Abiyotik kavramı, biyoloji alanında, özellikleri nedeniyle herhangi bir yaşam biçimini barındıramayan çevreye atıfta bulunmak için kullanılır. Terim, biyotiğe neyin zıt olduğunu ve neyin canlılar grubuna veya onların ürünlerine dahil edilemeyeceğini isimlendirmeye izin verir. Bu a harfi unutulmamalıdır içinde terimi biyotik varlığını belirleyen bir kelime önünde olumsuzluk belirtir ve yaşam, abiyotik ters belirtir.
Ortamdaki çeşitli kimyasal ve fiziksel elementler abiyotik faktörlere neden olurken, biyotik faktörler canlı organizmalardan ve onların yaratımlarından doğar. Bu, diğerlerinin yanı sıra güneş, hava ve suyun birinci gruba ait olduğu anlamına gelir.
Önemli olan biyotik faktörlerin hayatta kalabilmek için abiyotik faktörlerle ilişkili olduğunu unutmamaktır. Örneğin: Bir koyunun (biyotik) yaşamak için diğer birçok şeyin yanı sıra havaya (abiyotik) ve suya (abiyotik) ihtiyacı vardır. Bir bitkinin de fotosentez geliştirmek için havaya ve çeşitli besinler içeren suya ve toprağa ihtiyacı vardır.
Abiyotik parçalar, diğer yandan, sözde yapılandırmasından sorumludur biyotopu (BIOS = yaşam ve mol = yeri), yaşamın gelişimi için uygun koşullar ile bir boşluk; habitat adını da alır. Bunun yerine, biyotik bileşenler, aynı alanda veya habitatta yaşamı paylaşan çeşitli türlerin bir grubu olan biyosinoza yol açar.

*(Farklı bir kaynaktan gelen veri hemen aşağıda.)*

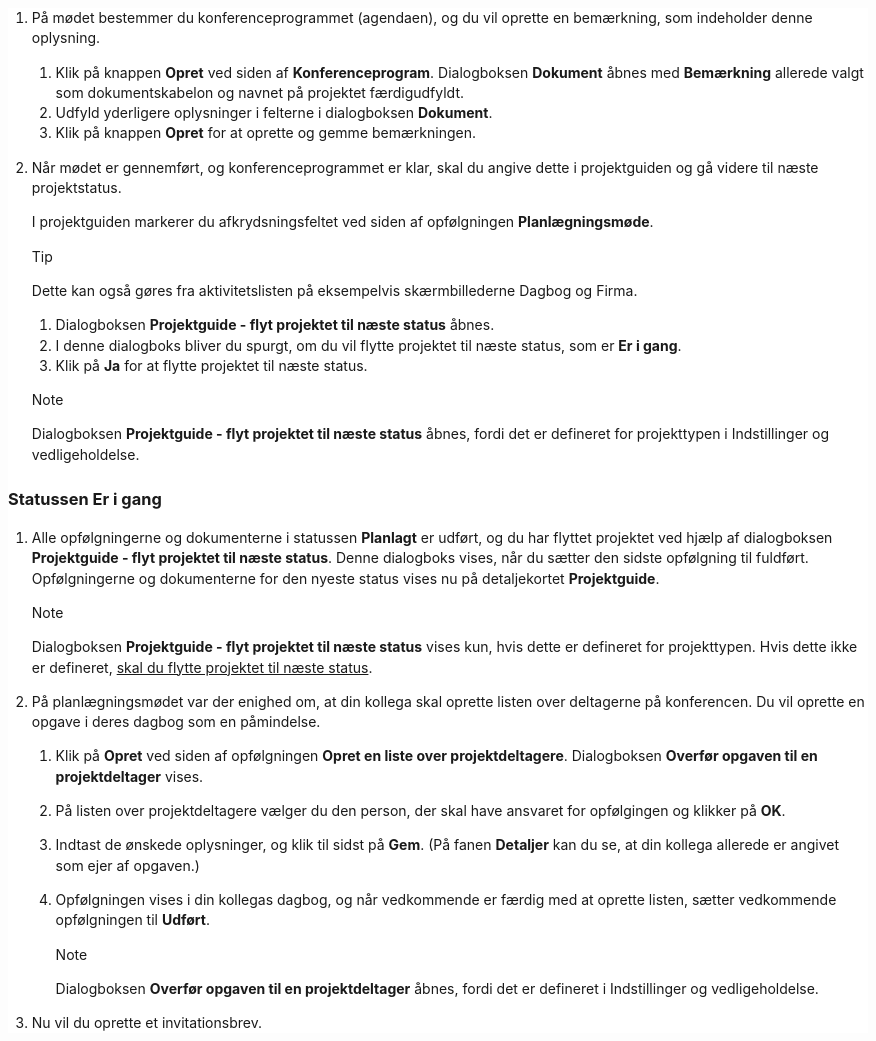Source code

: 1. På mødet bestemmer du konferenceprogrammet (agendaen), og du vil oprette en bemærkning, som indeholder denne oplysning.

    1. Klik på knappen **Opret** ved siden af **Konferenceprogram**.
        Dialogboksen **Dokument** åbnes med **Bemærkning** allerede valgt som dokumentskabelon og navnet på projektet færdigudfyldt.
    1. Udfyld yderligere oplysninger i felterne i dialogboksen **Dokument**.
    1. Klik på knappen **Opret** for at oprette og gemme bemærkningen.

1. Når mødet er gennemført, og konferenceprogrammet er klar, skal du angive dette i projektguiden og gå videre til næste projektstatus.

    I projektguiden markerer du afkrydsningsfeltet ved siden af opfølgningen **Planlægningsmøde**.

    > [!TIP]
    > Dette kan også gøres fra aktivitetslisten på eksempelvis skærmbillederne Dagbog og Firma.

    1. Dialogboksen **Projektguide - flyt projektet til næste status** åbnes.
    1. I denne dialogboks bliver du spurgt, om du vil flytte projektet til næste status, som er **Er i gang**.
    1. Klik på **Ja** for at flytte projektet til næste status.

    > [!NOTE]
    > Dialogboksen **Projektguide - flyt projektet til næste status** åbnes, fordi det er defineret for projekttypen i Indstillinger og vedligeholdelse.

### Statussen Er i gang

1. Alle opfølgningerne og dokumenterne i statussen **Planlagt** er udført, og du har flyttet projektet ved hjælp af dialogboksen **Projektguide - flyt projektet til næste status**. Denne dialogboks vises, når du sætter den sidste opfølgning til fuldført. Opfølgningerne og dokumenterne for den nyeste status vises nu på detaljekortet **Projektguide**.

    > [!NOTE]
    > Dialogboksen **Projektguide - flyt projektet til næste status** vises kun, hvis dette er defineret for projekttypen. Hvis dette ikke er defineret, [skal du flytte projektet til næste status](#move-to-next-status).

1. På planlægningsmødet var der enighed om, at din kollega skal oprette listen over deltagerne på konferencen. Du vil oprette en opgave i deres dagbog som en påmindelse.

    1. Klik på **Opret** ved siden af opfølgningen **Opret en liste over projektdeltagere**.
        Dialogboksen **Overfør opgaven til en projektdeltager** vises.

    1. På listen over projektdeltagere vælger du den person, der skal have ansvaret for opfølgingen og klikker på **OK**.

    1. Indtast de ønskede oplysninger, og klik til sidst på **Gem**. (På fanen **Detaljer** kan du se, at din kollega allerede er angivet som ejer af opgaven.)

    1. Opfølgningen vises i din kollegas dagbog, og når vedkommende er færdig med at oprette listen, sætter vedkommende opfølgningen til **Udført**.

        > [!NOTE]
        > Dialogboksen **Overfør opgaven til en projektdeltager** åbnes, fordi det er defineret i Indstillinger og vedligeholdelse.

1. Nu vil du oprette et invitationsbrev.


[1]: ../../../document/learn/screen/index.md
[2]: ../../../diary/learn/screen/dialog-for-followups.md
[3]: ../../../document/learn/edit.md
[4]: create.md
[img1]: ../../../../media/loc/en/project/project-guide-create.png
[img2]: ../../../../media/loc/en/project/project-guide-right-click.png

Biyotop, biyosinozun gelişmesine izin veren fiziksel yerdir. Uzmanlar onu hidrotop (hidrografik kaynaklar), edafotop (topraktan oluşan) ve klimatop (hava koşulları) olarak ikiye ayırıyor; hepsi birlikte, türlerinin hayatta kalmasını sağlamak için canlı organizmaların yaşayabileceği ve çoğalabileceği bir alan yaratılmasına izin verir.

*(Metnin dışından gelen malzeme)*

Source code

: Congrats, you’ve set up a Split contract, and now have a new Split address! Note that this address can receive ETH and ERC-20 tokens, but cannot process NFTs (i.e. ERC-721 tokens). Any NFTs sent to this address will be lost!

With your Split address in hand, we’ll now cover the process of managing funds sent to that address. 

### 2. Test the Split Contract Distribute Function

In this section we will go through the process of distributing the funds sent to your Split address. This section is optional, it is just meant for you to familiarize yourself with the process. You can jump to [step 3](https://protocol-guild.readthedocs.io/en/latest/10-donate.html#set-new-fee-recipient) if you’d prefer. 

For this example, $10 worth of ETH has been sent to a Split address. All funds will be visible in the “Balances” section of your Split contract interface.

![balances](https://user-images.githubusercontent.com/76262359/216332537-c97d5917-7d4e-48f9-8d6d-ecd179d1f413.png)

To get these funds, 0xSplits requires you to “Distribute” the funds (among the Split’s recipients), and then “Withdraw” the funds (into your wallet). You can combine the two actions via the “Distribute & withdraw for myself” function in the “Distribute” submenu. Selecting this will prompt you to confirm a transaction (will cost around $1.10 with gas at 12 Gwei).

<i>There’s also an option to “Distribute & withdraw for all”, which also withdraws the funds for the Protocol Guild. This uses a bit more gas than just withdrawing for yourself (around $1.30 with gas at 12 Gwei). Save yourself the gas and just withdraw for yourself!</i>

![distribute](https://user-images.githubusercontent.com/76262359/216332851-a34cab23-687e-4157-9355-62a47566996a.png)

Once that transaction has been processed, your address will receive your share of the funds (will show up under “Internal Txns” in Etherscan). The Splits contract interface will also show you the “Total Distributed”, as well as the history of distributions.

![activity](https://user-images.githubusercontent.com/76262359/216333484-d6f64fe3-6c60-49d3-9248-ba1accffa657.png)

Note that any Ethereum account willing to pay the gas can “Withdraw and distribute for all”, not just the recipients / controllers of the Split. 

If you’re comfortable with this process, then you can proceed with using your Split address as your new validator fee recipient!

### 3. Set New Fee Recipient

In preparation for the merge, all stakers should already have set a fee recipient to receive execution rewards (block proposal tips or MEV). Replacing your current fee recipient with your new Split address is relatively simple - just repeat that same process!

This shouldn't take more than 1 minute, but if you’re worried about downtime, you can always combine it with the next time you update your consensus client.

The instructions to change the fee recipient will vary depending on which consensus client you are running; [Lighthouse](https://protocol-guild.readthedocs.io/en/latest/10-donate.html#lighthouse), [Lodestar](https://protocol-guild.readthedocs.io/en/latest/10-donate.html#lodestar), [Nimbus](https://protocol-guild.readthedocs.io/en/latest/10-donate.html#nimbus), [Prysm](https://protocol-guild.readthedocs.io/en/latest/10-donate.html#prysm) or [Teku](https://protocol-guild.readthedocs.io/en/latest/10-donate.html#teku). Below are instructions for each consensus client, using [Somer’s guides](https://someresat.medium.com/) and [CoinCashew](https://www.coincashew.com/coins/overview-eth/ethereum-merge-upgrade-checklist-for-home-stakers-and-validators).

Bu kaynaklardan herhangi biri kıt ise, ekosistemin uyumunda bir dengesizlik yaratılabilir. Kıta buzu erirken küresel ısınmada olan şey budur; Daha önce onları hiç izin verdiğini yer yüzünden birçok türün hayatını tehlike altında geliştirmek ve tahammül yaşanması zor hale gelir. Örneğin, kutup ayılarının yaşamak için gittikçe daha az alanı var ve ondan yavaş yavaş ölüyorlar.
Abiyotik evrim
Son olarak abiyotik evrim veya abiyogenezin, hayatın cansız maddelerden başlayarak oluşabileceğini doğrulayan çeşitli teorilerin oluşturduğu bir doktrin olduğu unutulmamalıdır. Fikir, 1870 yılında İngiliz Thomas Huxley (1825 - 1895) tarafından biyogenez fikrine karşı olarak icat edildi.Her iki terim de, zıt konumlardan yaşamın kökenine atıfta bulunur: biyogenez, yaşamın yalnızca organik maddeden, bir noktada canlı olan elementlerden kaynaklanabileceğini onaylarken, abiogenez, inorganik maddeden de ortaya çıkabileceğini belirtir..
Bu iki teori sürekli çelişki içindedir ve her doktrinin bilim adamları, konumlarını kanıtlamak ve muhalif doktrini itibarsızlaştırmak için testler yaparlar. Şimdilik en doğru olanı biyogenez olabilir, çünkü yaşamın ondan yoksun bir elementten doğmasının neredeyse imkansız olduğuna inanılıyor.
Evrenin kökeni üzerine yapılan çeşitli çalışmaların da ortaya koyduğu gibi, tüm canlı organizmaların ancak aynı tipteki mikroplardan ve dolayısıyla asla inorganik maddelerden ortaya çıkamayacağı söylenebilir. Bu bizi, abiyotik öğelerin kendi başlarına yaşam üretemeyeceklerini onaylamaya götürür; Evet, gelişimlerini destekleyebilirler çünkü daha önce de söylediğimiz gibi, canlı organizmaların büyümesi için gerekli elementlerden yoksun olmaları halinde hayatta kalmaları mümkün değildir: oksijen ve su.